Court Chancellor Leo Sterling initially listed before Monday's meeting, but rescheduled Friday, according to court officials and a lawyer familiar with the situation.
At that time, Stirling can be excluded, whether Icahn has made his case to speed up the case, you can set a date litigation, court officials said.
Icahn's lawyers will have to show that Icahn is a risk of irreparable harm if they won their bid for an expedited hearing.
August 2, Dell and Dell to reach a new agreement, hoping to end months of bickering, for the company to improve his bid. New bid, including in the sale, the price increased by 10 cents to $ 13.75 per share special dividend of 13 cents per share on top. If the transaction is successful, it will be worth $ 2.5 billion.
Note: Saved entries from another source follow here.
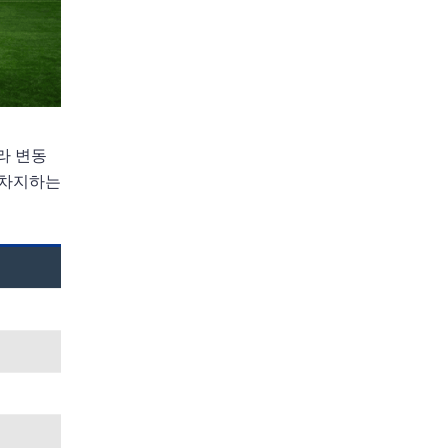
라 변동
 차지하는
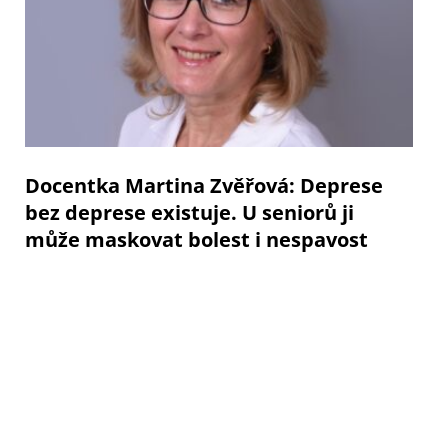
Docentka Martina Zvěřová: Deprese
bez deprese existuje. U seniorů ji
může maskovat bolest i nespavost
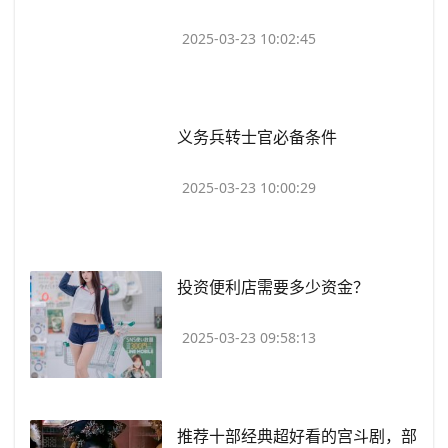
2025-03-23 10:02:45
​义务兵转士官必备条件
2025-03-23 10:00:29
​投资便利店需要多少资金？
2025-03-23 09:58:13
​推荐十部经典超好看的宫斗剧，部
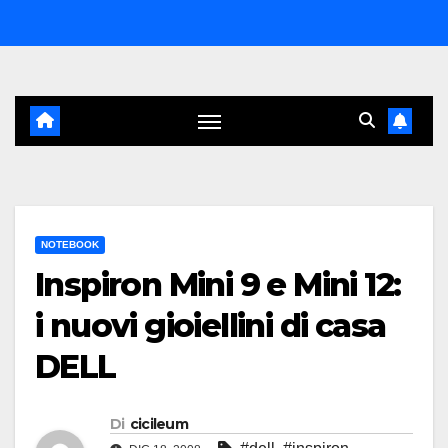
Salta
al
contenuto
NOTEBOOK
Inspiron Mini 9 e Mini 12:
i nuovi gioiellini di casa
DELL
Di
cicileum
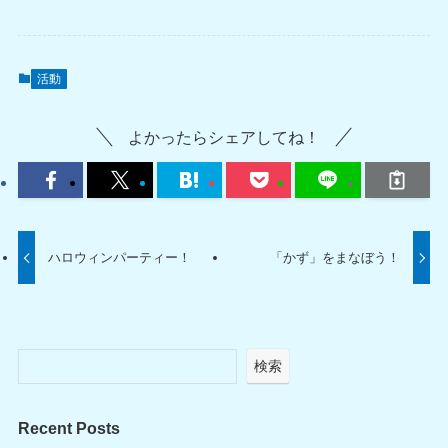
活動
よかったらシェアしてね！
ハロウィンパーティー！
「かず」をまなぼう！
検索
Recent Posts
Dell and his private equity partners also believe that the company's Silver Lake Special Committee agreed to change the voting rules so that abstentions are no longer counted against the number of votes.
Michael Dell (Michael Dell) and the latest agreement between the Board of Directors, has set a new September 12 to convene a special meeting of shareholders to vote on the transaction. The company's annual shareholders' meeting is scheduled for October 17.
Special session has been postponed three times, Michael Dell (Michael Dell) and Silver Lake have been trying to round up the required number of votes, or persuasion "no" vote in favor of the deal.
In court documents said Icahn's legal team, the issue before the court was "whether our law will allow these directors, action-Platonic guardians, repeatedly refused to take 'no' merger answers stacked card its favor and deliberately postpone the annual meeting. "
Professor at Boston University School of Law, said Brian Quinn, it is not clear what potential hazards Icahn may be affected because all the stock does not have any competing offer.
Last month, Icahn and Southeastern Asset Management proposed a share buyback program, they say, could be worth up to $ 18 a share. According to their plan, Dell will remain a public company.
Dell fighting has been going on over several months, the company has been shrinking along with the rapid decline in the PC market, an increase of more uncertainty. Dell is trying to transform itself into a company like IBM's enterprise computing.
Stirling has been considered a class action to speed up Dell's acquisition. June 19 held a hearing, he found that the Board is doing enough to protect shareholders.
But since then, some things have changed. The Board will no longer be considered as "no" votes, Stirling protect shareholders as abstention.
In addition, on Tuesday, Dell will have no 13 month's annual meeting, under Delaware law gives shareholders the right to sue to force the meeting.
This gives Icahn a movement began to ask Stirling two meetings on the same day.
"I think the real question is" What is the attitude of Stirling rule change "(about abstentions)," Quinn said. "Now take a more important protection, will have the same feeling Stirling? Him, or he may not."
The Board said in court documents, on Sept. 12 at the annual general meeting, will be "unprecedented quickly, but it does not work (if not impossible) any listed company."